La Réunion autrement s’implante dans l’Est

Alain Armand : « Un plus grand rassemblement des forces vives »

27 septembre 2003

Après l’Assemblée générale tenue à Saint-Denis le 9 juillet, une réunion à Saint-Paul le 30 août, c’est au tour de la région Est de connaître une implantation du mouvement La Réunion Autrement. Ce maillage des régions de l’île correspond pour Alain Armand, président de ce mouvement, « à un plus grand rassemblement des forces vives se basant sur un programme rejetant toute politique ultra-libérale ».

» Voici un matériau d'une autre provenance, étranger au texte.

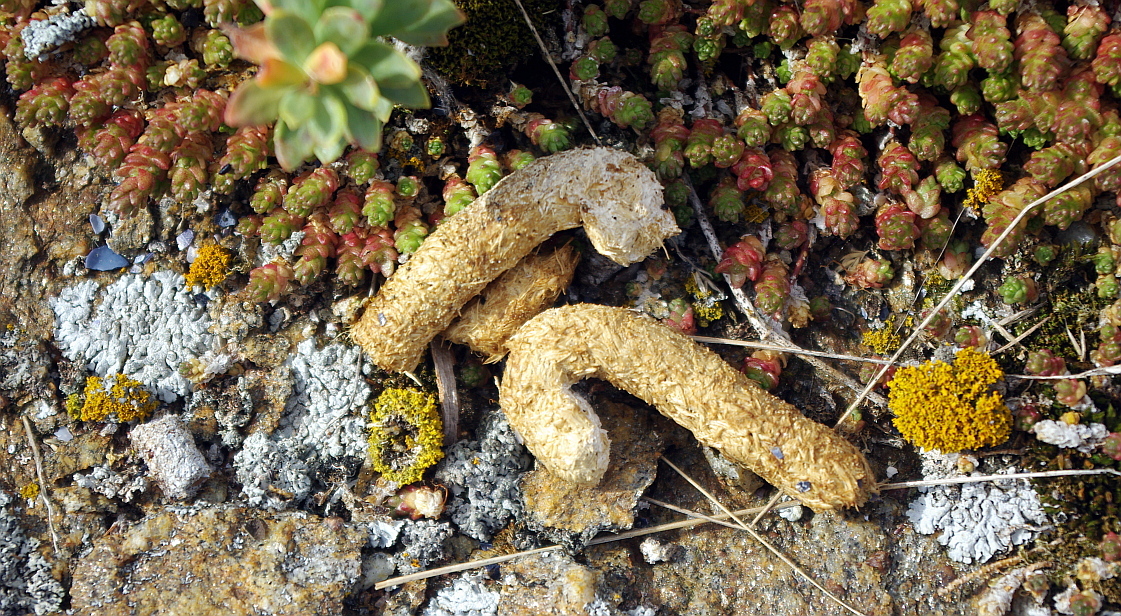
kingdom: Animalia
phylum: Chordata
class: Aves
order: Galliformes
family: Phasianidae
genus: Lagopus
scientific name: Lagopus lagopus
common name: Willow ptarmigan
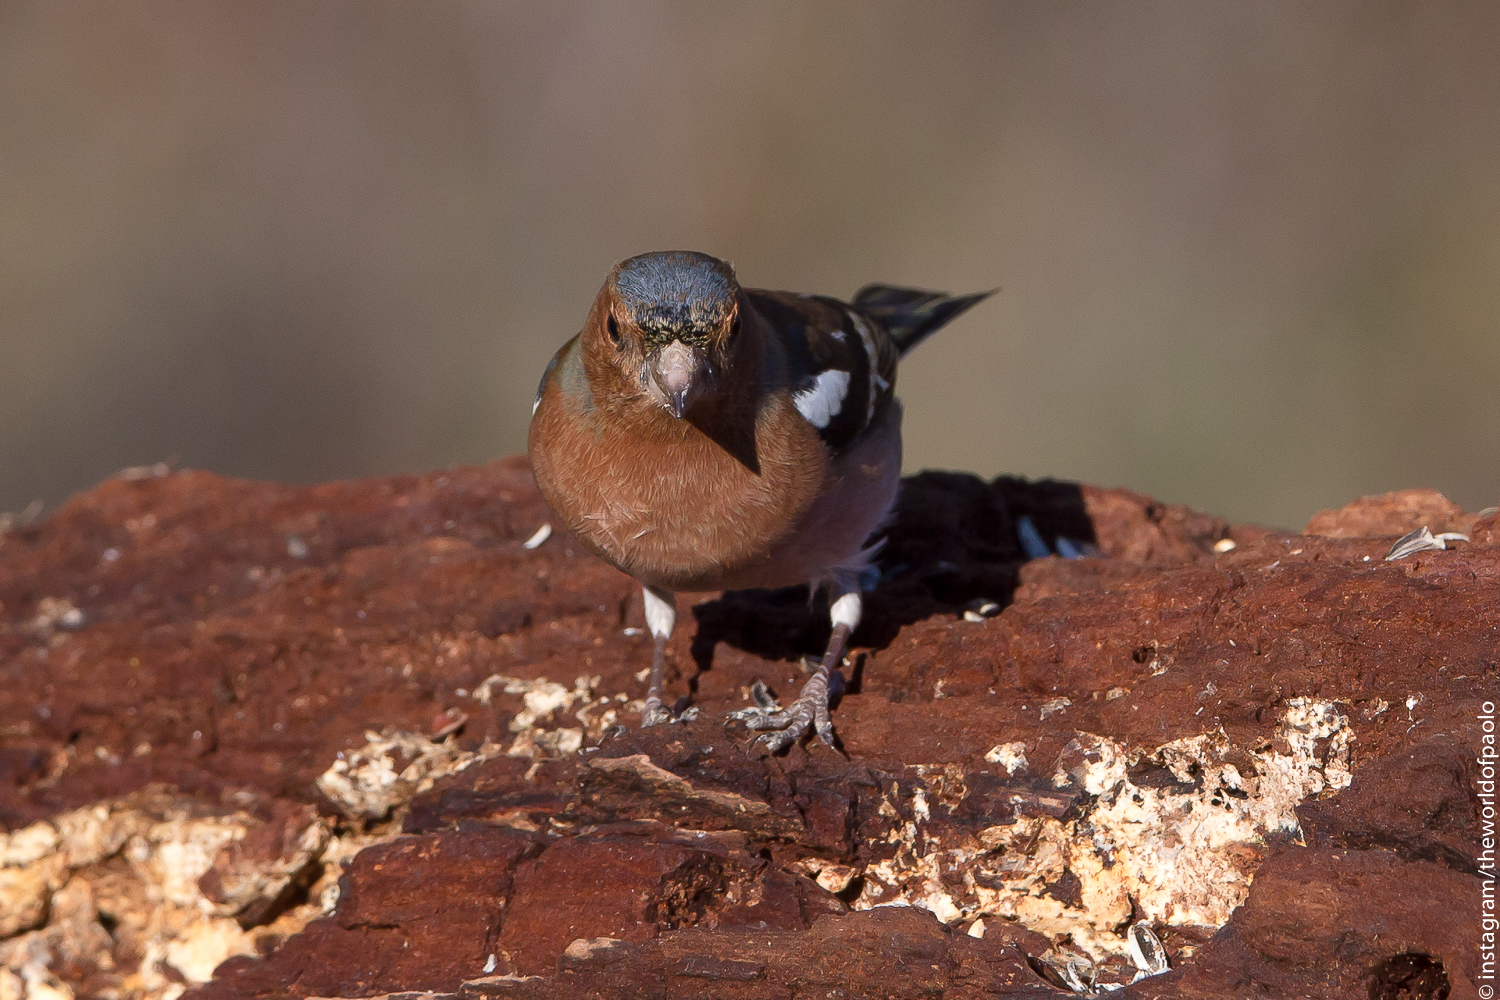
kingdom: Animalia
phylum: Chordata
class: Aves
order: Passeriformes
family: Fringillidae
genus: Fringilla
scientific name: Fringilla coelebs
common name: Common chaffinch
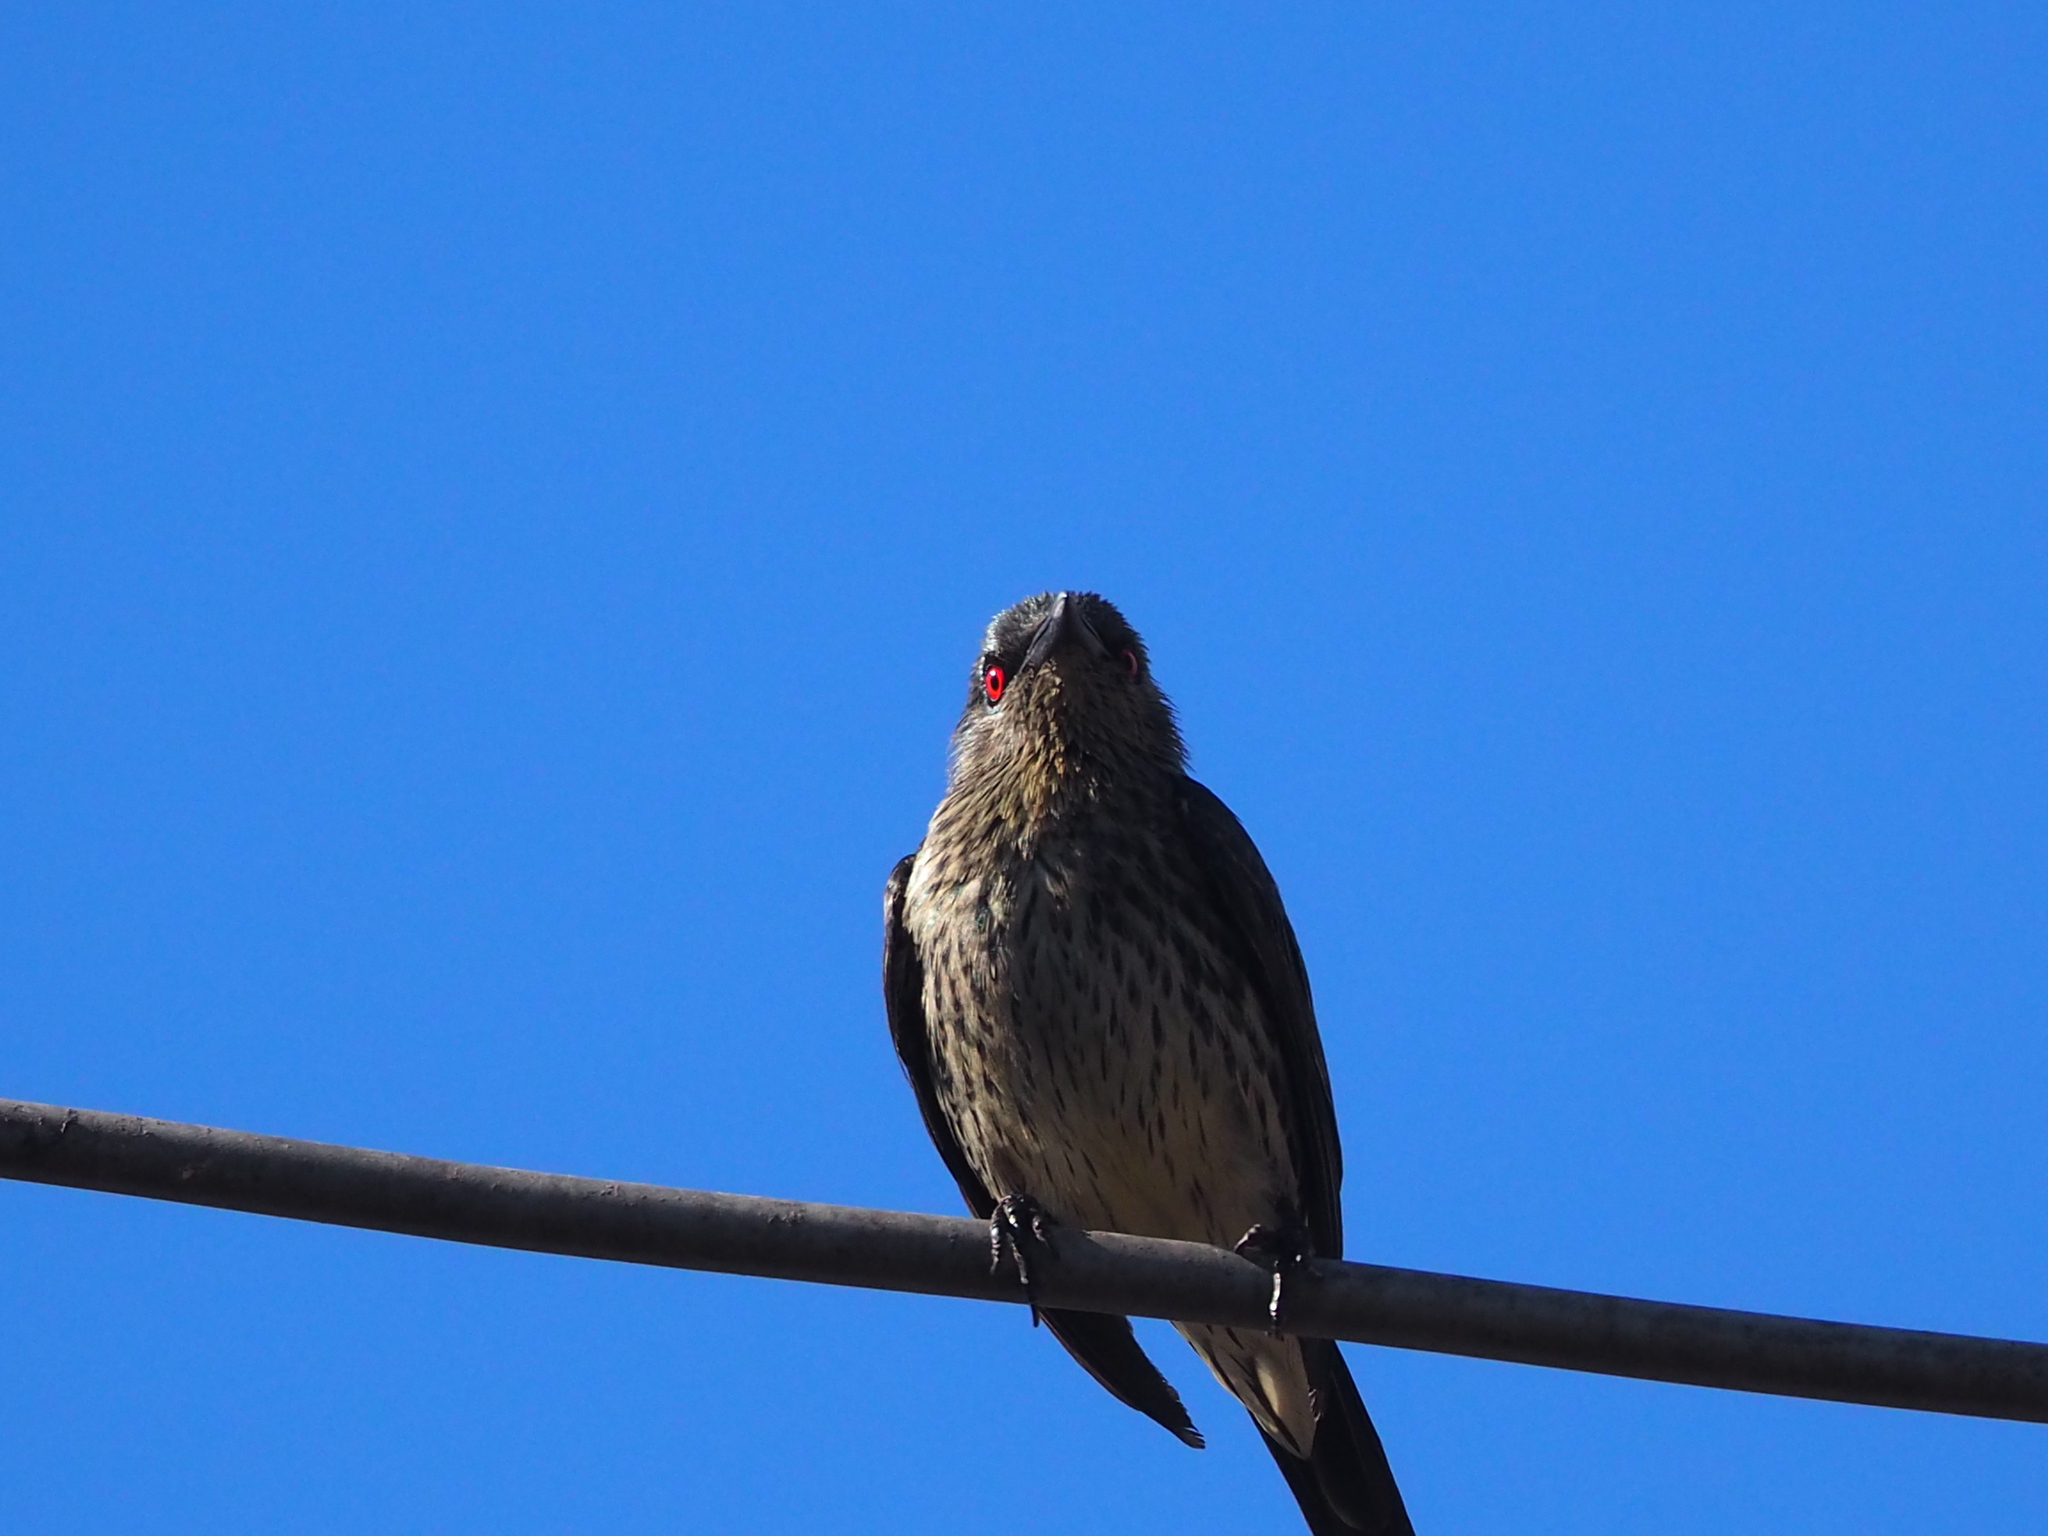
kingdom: Animalia
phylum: Chordata
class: Aves
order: Passeriformes
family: Sturnidae
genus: Aplonis
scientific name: Aplonis panayensis
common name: Asian glossy starling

La réunion d’hier soir à La Rivière du Mât les bas à Saint-André, devant une assemblée très jeune, visait à mettre en place l’antenne Est du mouvement tout en dressant l’état des lieux actuel, en vue des prochaines échéances électorales : cantonales, régionales, voire municipales de 2007. Quelles sont les priorités du mouvement d’Alain Armand ? Tout d’abord, clamer haut et fort d’être favorable « à un vrai changement pour un autre projet politique ». Ces arguments s’appuient sur trois constats : « une condamnation sans équivoque de la politique de la droite, particulièrement de ses élus locaux de l’UMP ; par ailleurs, une autocritique de la gauche insuffisante et enfin proposer des solutions concrètes », énumère Alain Armand. Quelles sont-elles ces propositions ? Elles se basent sur « un triptyque » : « quel que soit le gouvernement il ne peut y avoir de projet non négocié ! Papa Debré, Papa Mitterrand, Papa Grand Blanc pou domin, la finy… », poursuit Alain Armand avant de citer pour dernier exemple le rapport Laffineur. Deuxième proposition : « garder une politique sociale forte en se basant sur l’État providence et consolider un secteur économique alternatif par un projet de développement durable ». Enfin, « éviter tout système d’assistanat en créant de vrais emplois ».
En ouverture de l’assemblée, le dirigeant de La Réunion autrement n’hésita pas à employer des termes pédagogiques minutieusement étayés de paraboles créoles pour convaincre les plus jeunes. Avec toujours cette problématique au fil du discours : « avons-nous la volonté et la capacité de changer ce pays ? »
Les prochaines étapes de sensibilisation du mouvement auront lieu dans le Sud de l’île courant octobre. La Réunion autrement souhaite dès à présent puiser dans sa jeunesse (au sens propre et figuré) pour se positionner sur les prochaines municipales à Saint-André. Quant aux régionales, La Réunion autrement n’exclut aucune alliance du « moment que la Région ne doit pas basculer à droite. Mais cette union ne se fera pas à n’importe quelle condition, ni avec n’importe qui », conclut Alain Armand.
Jean-Philippe Desby, représentant de la section Est a pour objectif de mobiliser sur les deux cantons renouvelables de Saint-André pour les prochaines cantonales.

Si di a zot
Rapport Laffineur : Position d’Anne-Marie Payet
Dans un communiqué diffusé hier, la sénatrice de La Réunion donne sa position après avoir « pris connaissance des grandes orientations du rapport de M. Laffineur ». Elle fait par de son désaccord avec les propositions du rapporteur car ces dernières « remettent en cause l’ensemble des avantages acquis par les agents de la fonction publique à La Réunion et dans les DOM ». La parlementaire « estime qu’avant toute réforme, il serait opportun de faire un diagnostic réaliste du coût de la surrémunération des fonctionnaires et d’évaluer leurs répercussions sur l’économie locale ». Elle affirme souhaiter que « pour préserver ce système, et ne pas faire payer aux générations futures les erreurs de leurs aînés, supprimer les abus ».
Arrestation de Maître Larifou : Nouvelles réactions
Dans un communiqué, le SABR « fait part de sa consternation quand à l’arrestation de l’avocat Maître Saïd Larifou par les autorités comoriennes ».

Le Syndicat de l’artisanat et du bâtiment réunionnais espère que « le gouvernement comorien agisse (…) à la libération de Maître Saïd Larifou ».

Pour sa part, l’association Nasyon kaf « apporte son soutien à Maître Larifou avocat au barreau de La Réunion, arrêté arbitrairement et détenu aux Comores », estime l’association. Elle sollicite « des autorités françaises une intervention rapide dans le cadre du respect de l’être Humain et du droit de l’Homme ».